[To do] The records below are to be restated word for word, with every picture left out.

━━ Provided records ━━

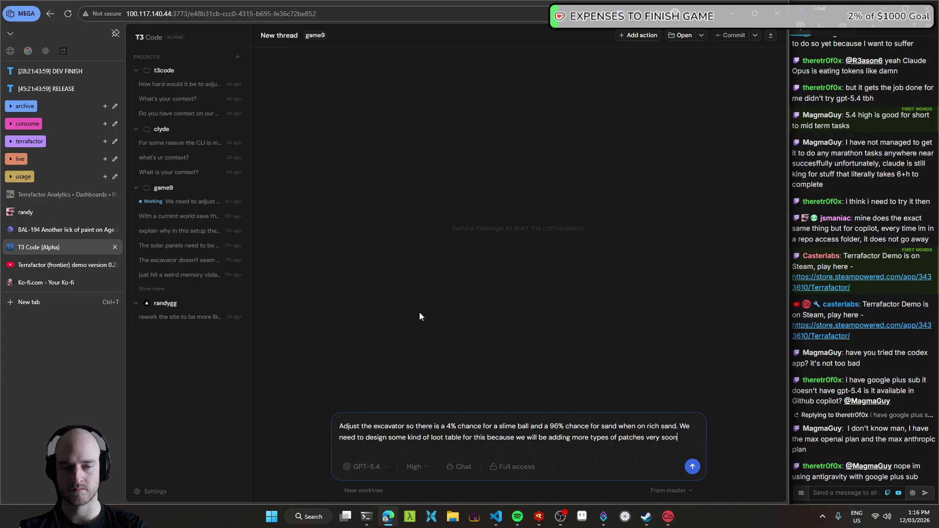
text(. r different tile kinds.)
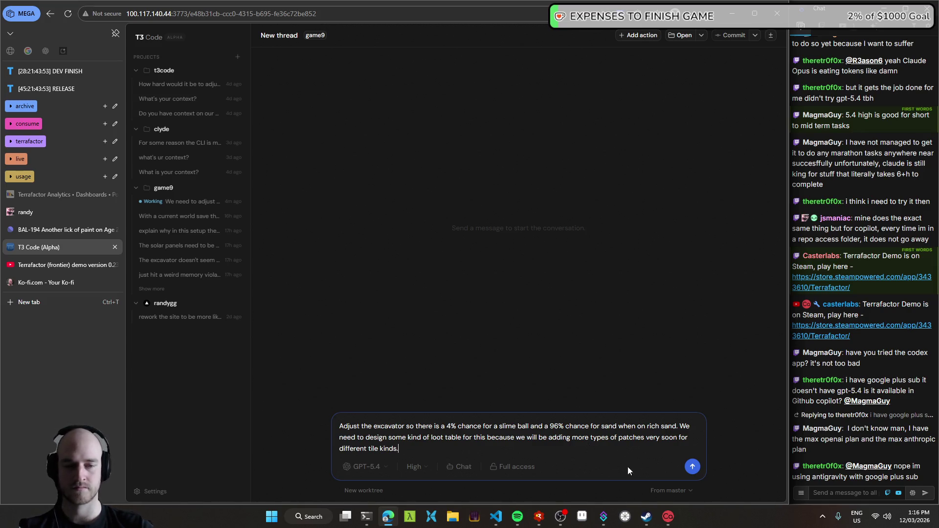
key(shift+Return)
key(shift+Return)
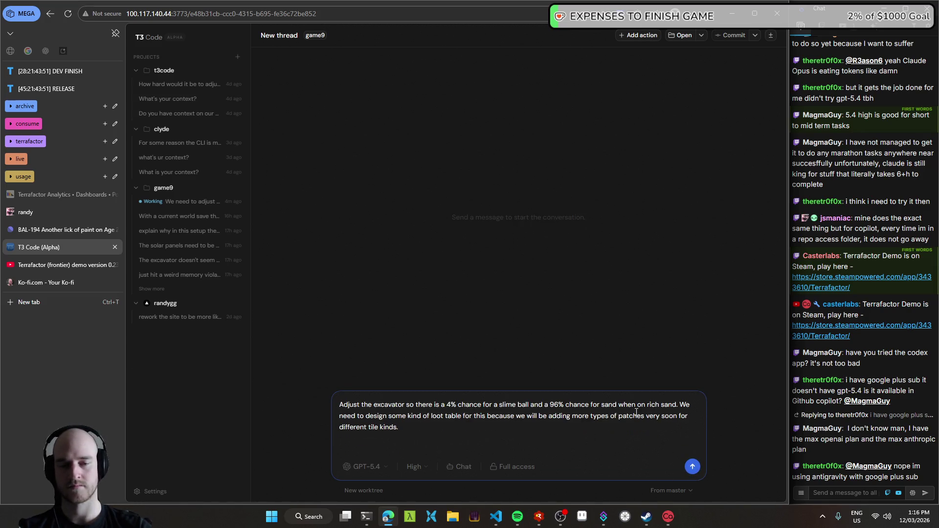
- Add a final paragraph asking the agent to study first and discuss, then send the excavator request
key(BackSpace)
key(BackSpace)
key(shift+Return)
key(shift+Return)
text(Where shall we put this and how should it look? don't start yet, just study)
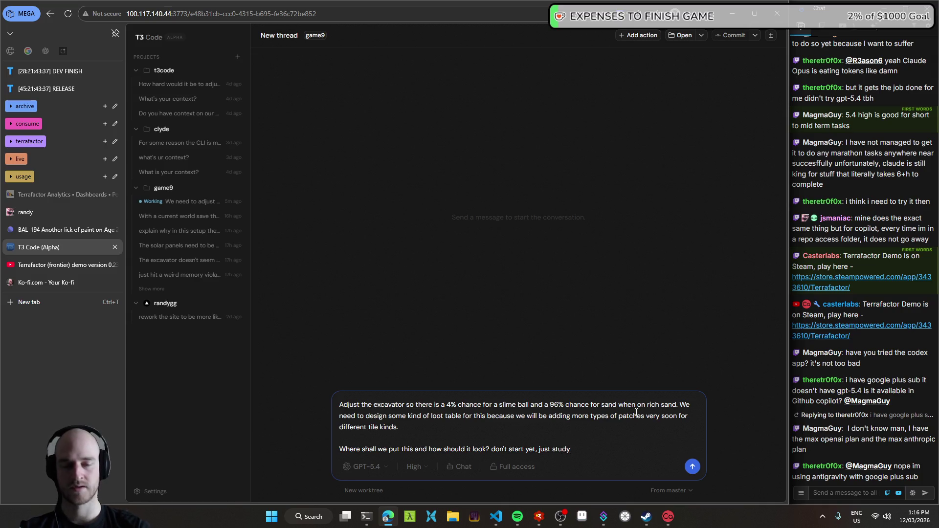
text(first and let's dic)
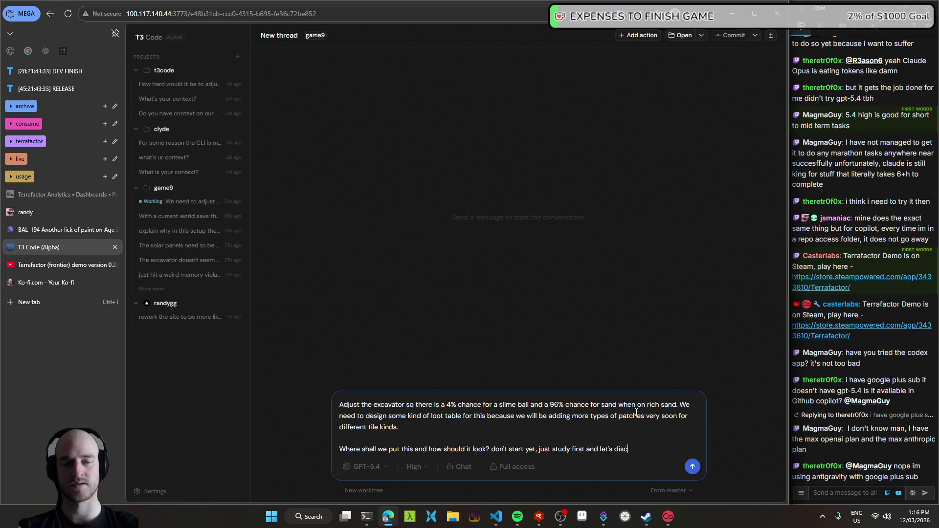
key(Return)
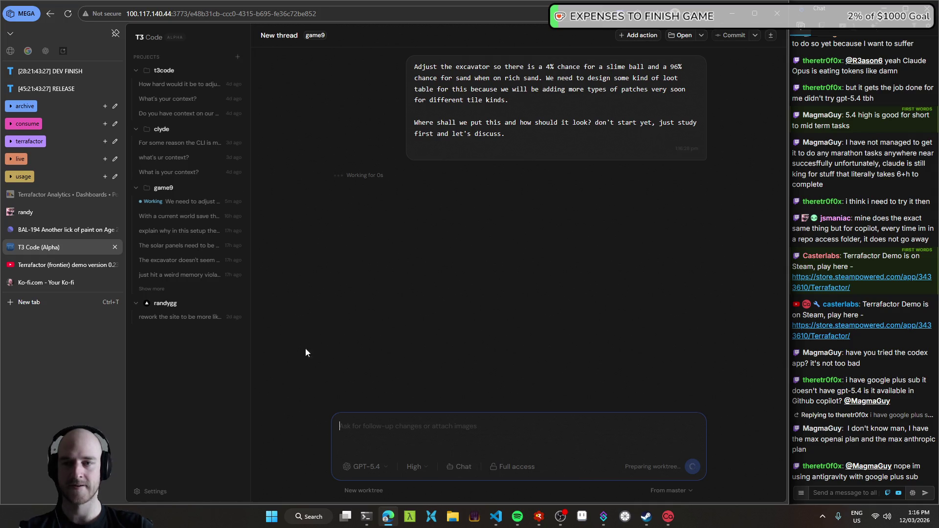
- In VS Code, check the end of scratch.txt and glance at game9.odin
key(alt+Tab)
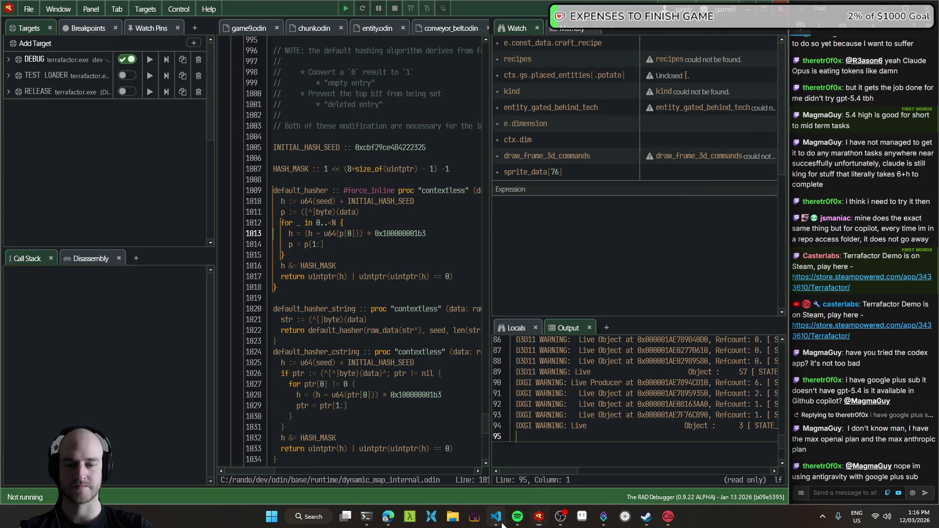
key(shift+g)
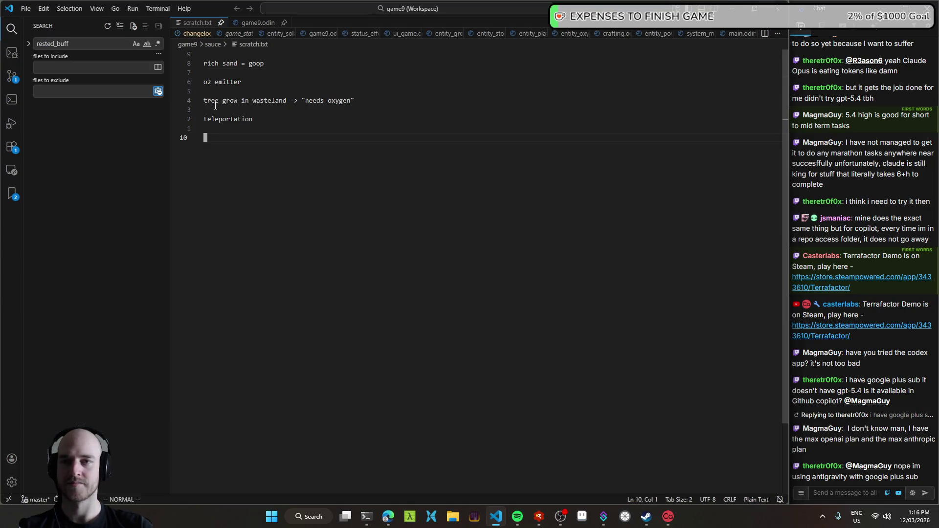
key(ctrl+Tab)
key(ctrl+Tab)
key(ctrl+Tab)
key(ctrl+Tab)
key(ctrl+Tab)
key(ctrl+Tab)
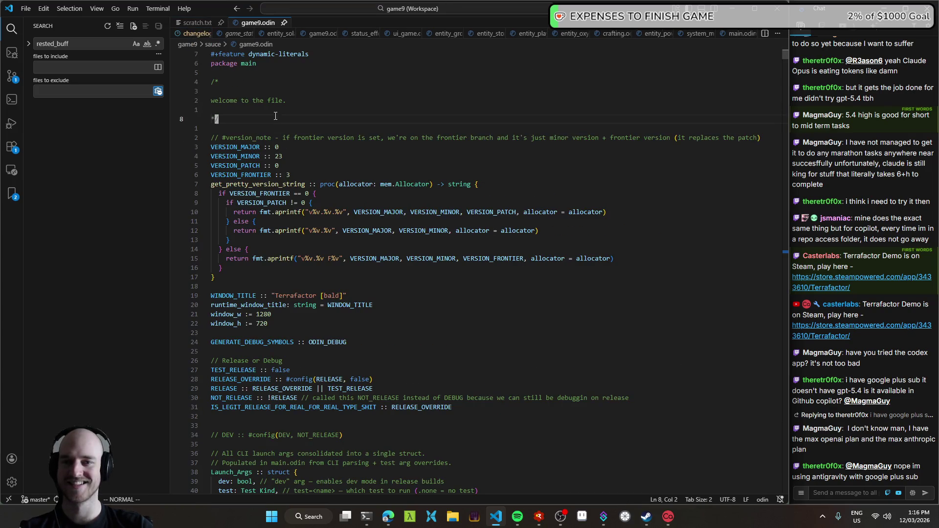
key(ctrl+Tab)
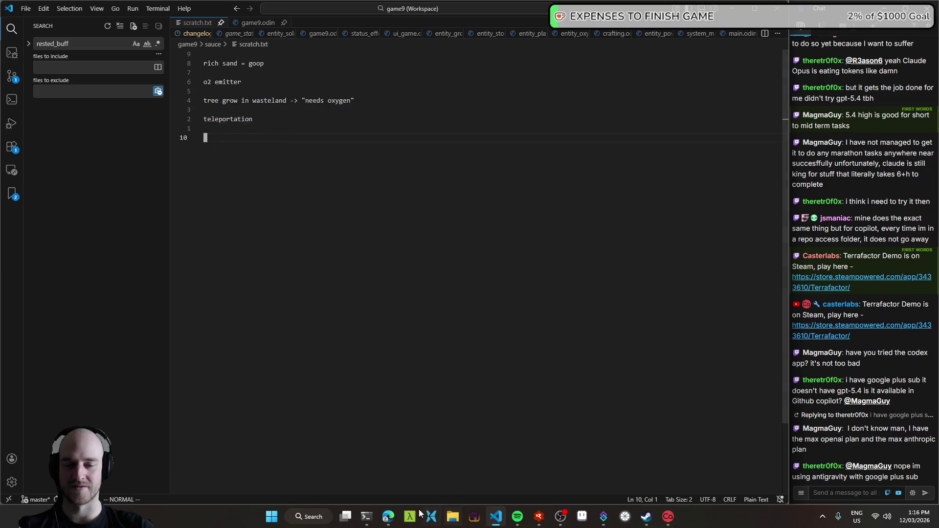
- Open Linear issue BAL-194 in the browser, then relaunch Terrafactor from RAD Debugger
key(alt+Tab)
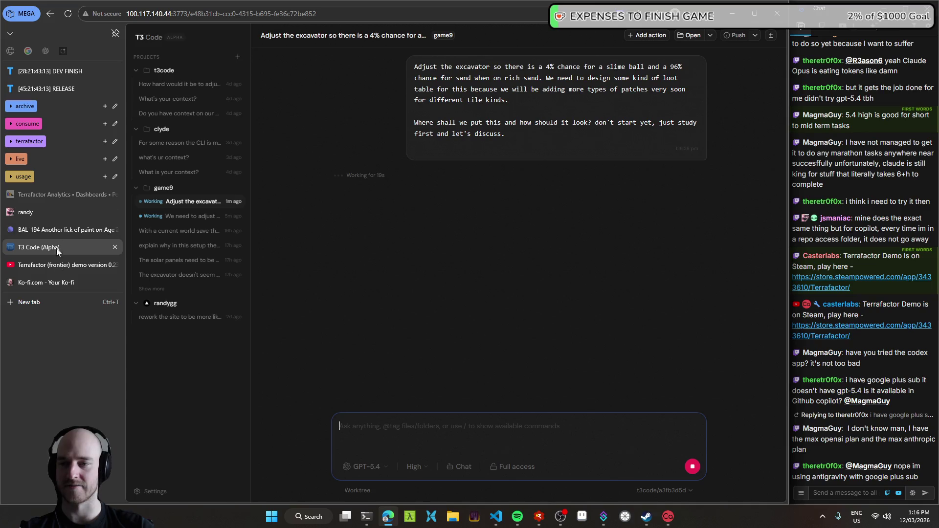
mouse_move(45, 286)
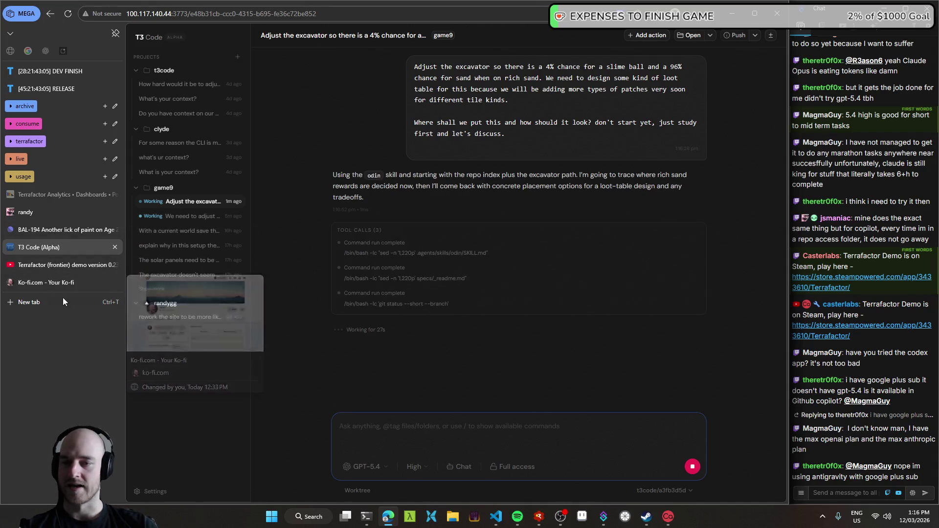
click(46, 234)
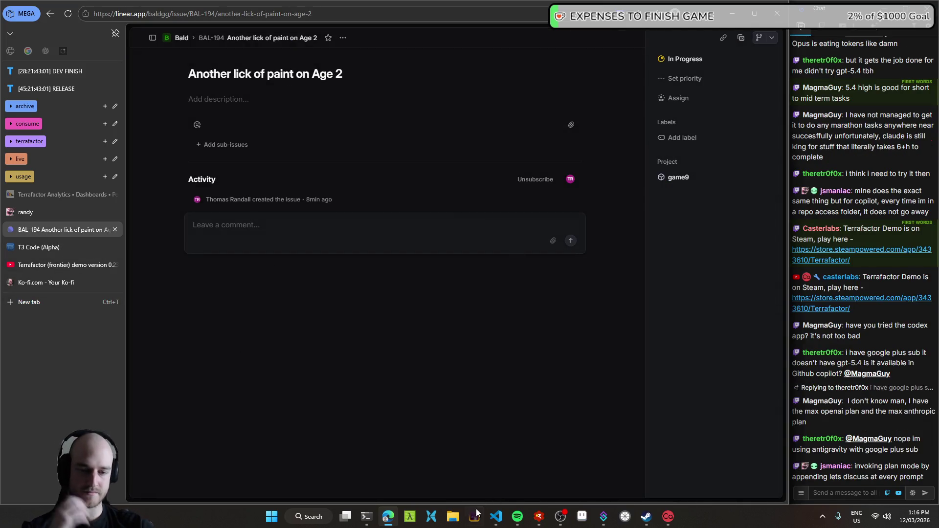
click(540, 517)
key(F5)
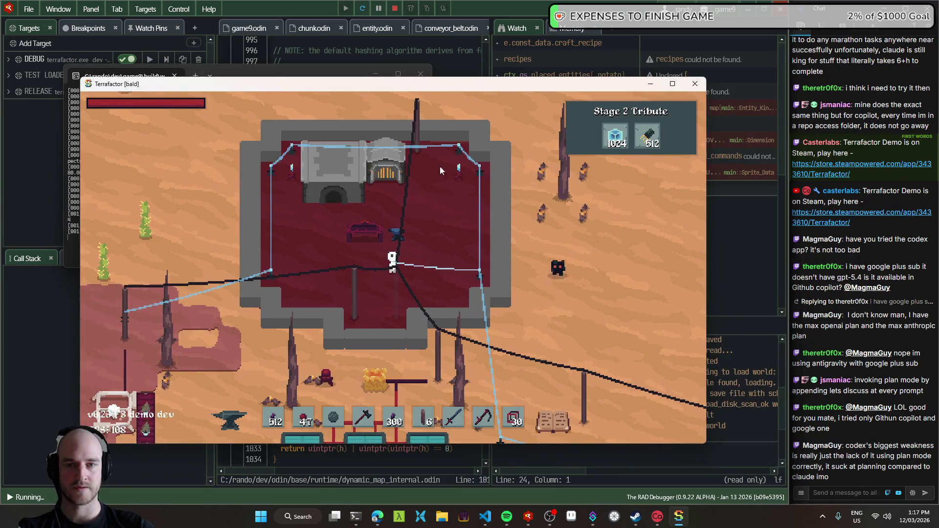
- Open the tech tree and use the F1 debug panel to view the Stage 3 and Stage 1 pages
key(t)
scroll(470, 203, up, 5)
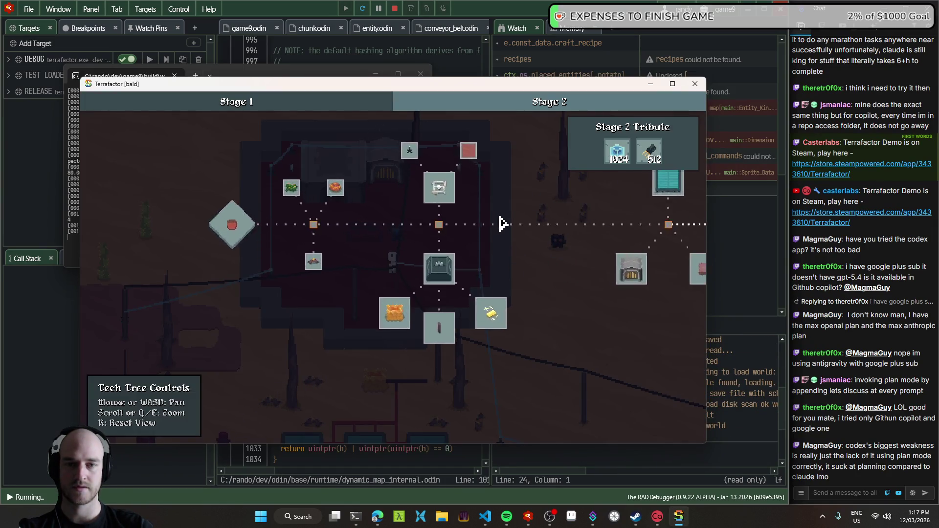
key(F1)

━━━

[Answer below]
text(. r different tile kinds.)
key(shift+Return)
key(shift+Return)
- Add a final paragraph asking the agent to study first and discuss, then send the excavator request
key(BackSpace)
key(BackSpace)
key(shift+Return)
key(shift+Return)
text(Where shall we put this and how should it look? don't start yet, just study)
text(first and let's dic)
key(Return)
- In VS Code, check the end of scratch.txt and glance at game9.odin
key(alt+Tab)
key(shift+g)
key(ctrl+Tab)
key(ctrl+Tab)
key(ctrl+Tab)
key(ctrl+Tab)
key(ctrl+Tab)
key(ctrl+Tab)
key(ctrl+Tab)
- Open Linear issue BAL-194 in the browser, then relaunch Terrafactor from RAD Debugger
key(alt+Tab)
mouse_move(45, 286)
click(46, 234)
click(540, 517)
key(F5)
- Open the tech tree and use the F1 debug panel to view the Stage 3 and Stage 1 pages
key(t)
scroll(470, 203, up, 5)
key(F1)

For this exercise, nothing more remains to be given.